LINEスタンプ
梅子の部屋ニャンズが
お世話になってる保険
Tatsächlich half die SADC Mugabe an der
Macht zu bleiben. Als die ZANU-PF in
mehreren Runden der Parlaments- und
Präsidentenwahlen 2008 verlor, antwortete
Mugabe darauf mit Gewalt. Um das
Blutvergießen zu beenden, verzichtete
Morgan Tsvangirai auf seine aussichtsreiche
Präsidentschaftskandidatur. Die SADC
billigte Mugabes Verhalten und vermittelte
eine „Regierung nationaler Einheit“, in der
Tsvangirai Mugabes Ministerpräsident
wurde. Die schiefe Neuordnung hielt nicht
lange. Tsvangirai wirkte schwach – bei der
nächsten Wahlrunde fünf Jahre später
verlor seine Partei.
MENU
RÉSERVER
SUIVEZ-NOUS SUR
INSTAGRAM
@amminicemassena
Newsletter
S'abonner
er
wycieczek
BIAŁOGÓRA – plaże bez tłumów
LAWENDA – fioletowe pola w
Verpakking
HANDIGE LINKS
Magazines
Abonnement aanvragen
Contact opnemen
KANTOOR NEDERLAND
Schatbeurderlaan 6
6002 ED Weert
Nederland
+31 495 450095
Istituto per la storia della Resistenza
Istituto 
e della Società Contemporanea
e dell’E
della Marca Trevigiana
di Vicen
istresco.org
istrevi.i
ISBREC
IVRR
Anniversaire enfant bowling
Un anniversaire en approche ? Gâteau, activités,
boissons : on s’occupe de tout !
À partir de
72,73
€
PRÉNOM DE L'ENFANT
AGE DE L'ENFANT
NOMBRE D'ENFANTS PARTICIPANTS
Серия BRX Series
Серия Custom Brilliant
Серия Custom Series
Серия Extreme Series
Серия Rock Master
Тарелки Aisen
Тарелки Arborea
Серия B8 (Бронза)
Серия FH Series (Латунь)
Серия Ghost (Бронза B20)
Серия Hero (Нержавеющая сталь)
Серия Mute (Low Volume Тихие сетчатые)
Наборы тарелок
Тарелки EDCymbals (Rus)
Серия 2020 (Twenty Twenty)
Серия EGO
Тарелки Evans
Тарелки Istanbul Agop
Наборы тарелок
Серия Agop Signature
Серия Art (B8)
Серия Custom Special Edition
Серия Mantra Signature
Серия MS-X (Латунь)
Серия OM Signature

————————

• [EXERCISE DIRECTIONS]:
Please rewrite the rows above, changing every "Тарелки" to "Cymbals" and leaving the rest untouched.

• [ANSWER FOR THE TASK]:
LINEスタンプ
梅子の部屋ニャンズが
お世話になってる保険
Tatsächlich half die SADC Mugabe an der
Macht zu bleiben. Als die ZANU-PF in
mehreren Runden der Parlaments- und
Präsidentenwahlen 2008 verlor, antwortete
Mugabe darauf mit Gewalt. Um das
Blutvergießen zu beenden, verzichtete
Morgan Tsvangirai auf seine aussichtsreiche
Präsidentschaftskandidatur. Die SADC
billigte Mugabes Verhalten und vermittelte
eine „Regierung nationaler Einheit“, in der
Tsvangirai Mugabes Ministerpräsident
wurde. Die schiefe Neuordnung hielt nicht
lange. Tsvangirai wirkte schwach – bei der
nächsten Wahlrunde fünf Jahre später
verlor seine Partei.
MENU
RÉSERVER
SUIVEZ-NOUS SUR
INSTAGRAM
@amminicemassena
Newsletter
S'abonner
er
wycieczek
BIAŁOGÓRA – plaże bez tłumów
LAWENDA – fioletowe pola w
Verpakking
HANDIGE LINKS
Magazines
Abonnement aanvragen
Contact opnemen
KANTOOR NEDERLAND
Schatbeurderlaan 6
6002 ED Weert
Nederland
+31 495 450095
Istituto per la storia della Resistenza
Istituto 
e della Società Contemporanea
e dell’E
della Marca Trevigiana
di Vicen
istresco.org
istrevi.i
ISBREC
IVRR
Anniversaire enfant bowling
Un anniversaire en approche ? Gâteau, activités,
boissons : on s’occupe de tout !
À partir de
72,73
€
PRÉNOM DE L'ENFANT
AGE DE L'ENFANT
NOMBRE D'ENFANTS PARTICIPANTS
Серия BRX Series
Серия Custom Brilliant
Серия Custom Series
Серия Extreme Series
Серия Rock Master
Cymbals Aisen
Cymbals Arborea
Серия B8 (Бронза)
Серия FH Series (Латунь)
Серия Ghost (Бронза B20)
Серия Hero (Нержавеющая сталь)
Серия Mute (Low Volume Тихие сетчатые)
Наборы тарелок
Cymbals EDCymbals (Rus)
Серия 2020 (Twenty Twenty)
Серия EGO
Cymbals Evans
Cymbals Istanbul Agop
Наборы тарелок
Серия Agop Signature
Серия Art (B8)
Серия Custom Special Edition
Серия Mantra Signature
Серия MS-X (Латунь)
Серия OM Signature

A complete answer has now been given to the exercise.